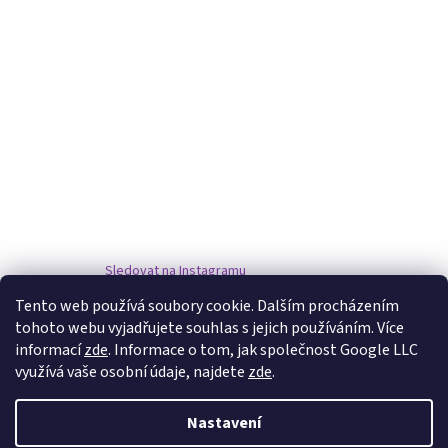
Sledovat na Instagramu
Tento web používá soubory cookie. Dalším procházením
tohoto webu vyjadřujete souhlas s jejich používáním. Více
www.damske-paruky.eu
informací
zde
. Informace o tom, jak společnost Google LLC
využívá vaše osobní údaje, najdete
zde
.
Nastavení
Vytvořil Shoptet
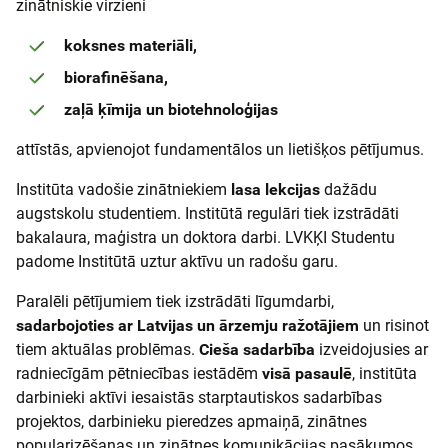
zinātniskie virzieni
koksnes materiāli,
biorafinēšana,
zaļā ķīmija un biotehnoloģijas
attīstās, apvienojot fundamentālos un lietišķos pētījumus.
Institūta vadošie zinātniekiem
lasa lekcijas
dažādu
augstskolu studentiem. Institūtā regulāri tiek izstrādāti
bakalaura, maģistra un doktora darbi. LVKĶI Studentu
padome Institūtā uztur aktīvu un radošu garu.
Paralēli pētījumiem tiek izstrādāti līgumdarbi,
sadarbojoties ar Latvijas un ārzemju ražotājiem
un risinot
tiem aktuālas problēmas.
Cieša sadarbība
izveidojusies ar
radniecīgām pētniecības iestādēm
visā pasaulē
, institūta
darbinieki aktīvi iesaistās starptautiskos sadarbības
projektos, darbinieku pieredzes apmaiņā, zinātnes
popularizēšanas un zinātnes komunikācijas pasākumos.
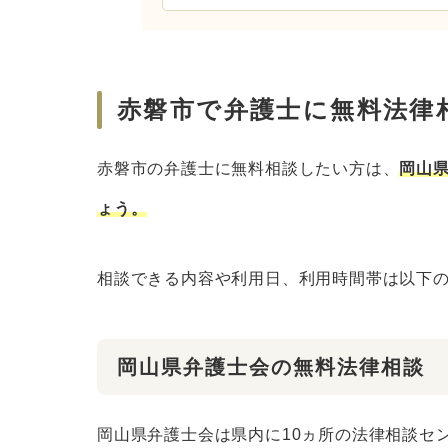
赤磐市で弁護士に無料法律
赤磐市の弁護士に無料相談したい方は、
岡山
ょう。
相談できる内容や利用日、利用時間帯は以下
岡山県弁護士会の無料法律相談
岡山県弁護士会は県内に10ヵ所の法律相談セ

:::

The data must be printed exactly, image-free.

→ Output
Sledovat na Instagramu
Tento web používá soubory cookie. Dalším procházením
tohoto webu vyjadřujete souhlas s jejich používáním. Více
www.damske-paruky.eu
informací
zde
. Informace o tom, jak společnost Google LLC
využívá vaše osobní údaje, najdete
zde
.
Nastavení
Vytvořil Shoptet
zinātniskie virzieni
koksnes materiāli,
biorafinēšana,
zaļā ķīmija un biotehnoloģijas
attīstās, apvienojot fundamentālos un lietišķos pētījumus.
Institūta vadošie zinātniekiem
lasa lekcijas
dažādu
augstskolu studentiem. Institūtā regulāri tiek izstrādāti
bakalaura, maģistra un doktora darbi. LVKĶI Studentu
padome Institūtā uztur aktīvu un radošu garu.
Paralēli pētījumiem tiek izstrādāti līgumdarbi,
sadarbojoties ar Latvijas un ārzemju ražotājiem
un risinot
tiem aktuālas problēmas.
Cieša sadarbība
izveidojusies ar
radniecīgām pētniecības iestādēm
visā pasaulē
, institūta
darbinieki aktīvi iesaistās starptautiskos sadarbības
projektos, darbinieku pieredzes apmaiņā, zinātnes
popularizēšanas un zinātnes komunikācijas pasākumos.
赤磐市で弁護士に無料法律
赤磐市の弁護士に無料相談したい方は、
岡山
ょう。
相談できる内容や利用日、利用時間帯は以下
岡山県弁護士会の無料法律相談
岡山県弁護士会は県内に10ヵ所の法律相談セ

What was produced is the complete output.